##### Excerpt provided #####
# Purchase Time



## Hokelund Farm (Feb 4, 2014)

I've been using my Dads tractors up until now - Farmall 460 gas, 560 diesel with loader, and IH 1086

Time to get my own tractor and trying to decide between these 3.

It would be used for small square baling, cutting, seeding, and possibly planting in the years to come. The 1086 is our "big" tractor so its used for round baling and field cultivating.

What do you think? 1, 2, or 3?

#1 http://eauclaire.craigslist.org/grd/4938180076.html

"International 706 tractor, excellent condition, all sheet metal is excellent, all gauges work. Also has a set of duals and an enclosed glass cab with mirrors included in price. About 6800 hours, $6,200"

#2 http://minneapolis.craigslist.org/wsh/grd/4986954189.html

"farmall 706. I bought it a few years ago to do food plots. It has been on a friends farm for the past two years doing regular farm things like raking hay, hauling chopper boxes, moving hay racks. It has a few dents in the tin and a few blemishes in the paint. It has roughly 4600 hrs on it . It also has a German diesel very good motor. I'm asking $6500 or best offer"

#3 http://minneapolis.craigslist.org/ank/grd/4977668050.html

"756, rebuilt motor, rebuilt injectors, new clutch, new t/a, new tie rod ends, runs and drives like new, good tires, $9,250 best offer" - I think around 6000 hours

I like #1 because of the price and it comes with duals. # 2 has pretty low hours and price is OK. #3 price is high but better gear selection and with the work done sounds like it should be ready to go for several years to come.

There is also an 806 and 826 that look OK I might consider.


----------



## 8350HiTech (Jul 26, 2013)

I really wanted to choose the 756. It's a lot easier to buy a set of duals than it is to buy a rebuilt motor and new TA (plus the other new stuff). But then I looked at the pictures. That first 706 is sweet. So now I don't know. Which is more important to you, eye appeal or the gear choices?


----------



## Hokelund Farm (Feb 4, 2014)

I'm not too concerned with a shiny paint job as long as the metal is in good condition which they all seem to be.
##### Given data #####
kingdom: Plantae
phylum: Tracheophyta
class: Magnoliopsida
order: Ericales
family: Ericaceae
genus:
#####
» **Directives**
- a) Translate this sentence from the tractor-buying thread into Spanish: "I'm not too concerned with a shiny paint job as long as the metal is in good condition which they all seem to be."
- b) Carry the tractor-buying thread forward with the next part, starting after its final post.

» **Responses in order**
- a) No me preocupa demasiado que la pintura esté brillante, siempre que el metal esté en buen estado, como parece que lo está en todos.

- b)
----------



## deadmoose (Oct 30, 2011)

I wish my tractor had more gears. What is selection on 706 v 756


----------



## Hokelund Farm (Feb 4, 2014)

I was under the impression that the 756 had a better gear selection (4 gears, hi/lo +ta= 16 forward gears), but tractordata shows that configuration on the 706 as well.

If it is a '64 706 it would be the 282 American diesel. The 756 would be the 310 german diesel. The 310 replaced the 282 in 1966 I believe.


----------



## 8350HiTech (Jul 26, 2013)

I think someone mentioned before that the 756 would shift better even though the total number of gears is the same.


----------



## Gearclash (Nov 25, 2010)

706 and 756 have the same gear pattern. DD/TA, 1-2-3-4, H-L-R. The 56s and newer have a better H-L-R mechanism. One thing about 706s. My dad had a gas 706 many years ago and that engine was a pile of junk. Good power but horrible durability. I have read the German diesels are expensive to repair, but they are a good engine.


----------



## Hokelund Farm (Feb 4, 2014)

#1 is a 1964 so its a 282 diesel

#2 says its the german diesel

#3 is definitely the 310 german diesel.

I think I'm going to go after the 756 and look for duals to pick up separate. In the long run I think that will be the best option. I think an 826 is somewhat close to the 756 location wise, might stop and take a look at that as well.

Any opinions on an 826?


----------



## Bgriffin856 (Nov 13, 2013)

Depends on what you wanna pay. We've always stayed away from the 06's cause of their age and the later series are much improved


----------



## barnrope (Mar 22, 2010)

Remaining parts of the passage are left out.